Public Provident Fund: Every Indian wants to be a millionaire, yet the question of how to do so remains unanswered. Everyone searches for an investment that allows them to invest less money and obtain higher returns. PPF is a kind of investment where investors can put ordinary money and potentially become millionaires. It is essential that you begin investing in PPF at a young age if you want to increase your profits. You won’t be able to get the biggest returns until then.
Investment Amount and Duration
If you invest Rs. 12,500 each month for 15 years in a PPF account. Thus, upon maturity, you will receive a total of Rs 40.68 lakh. You will invest a total of Rs 22.50 lakh in this, and you will receive Rs 18.18 lakh in interest.
An investment of Rs 12,500 for a single day equals Rs 417. For the next fifteen years, this computation has been done using an annual interest rate of 7.1%. When the interest rate fluctuates, the maturity amount could also. PPF interest is offered on a compounding basis.

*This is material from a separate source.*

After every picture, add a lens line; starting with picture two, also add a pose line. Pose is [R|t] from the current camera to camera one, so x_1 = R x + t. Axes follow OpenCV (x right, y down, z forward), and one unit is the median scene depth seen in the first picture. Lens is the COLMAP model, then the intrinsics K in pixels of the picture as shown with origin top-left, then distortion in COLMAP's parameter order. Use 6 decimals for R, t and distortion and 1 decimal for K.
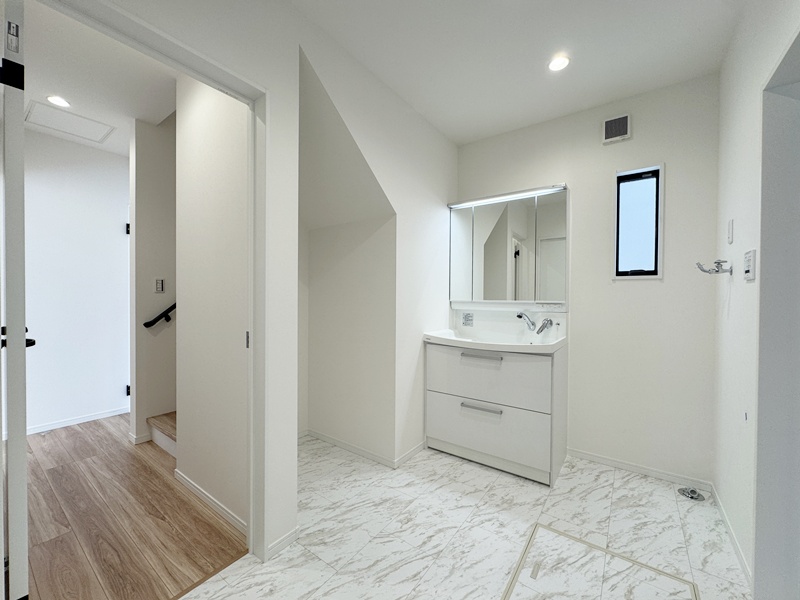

Tax Exemption under Section 80C
The PPF scheme’s primary benefit is its exemption from taxes under Section 80C of the Income Tax Act. You can receive a refund on your investment up to Rs 1.5 lakh under this scheme. Furthermore non taxable is the interest earned on PPF. The government’s encouragement of small savings plans is crucial. It is therefore entirely safe to buy in.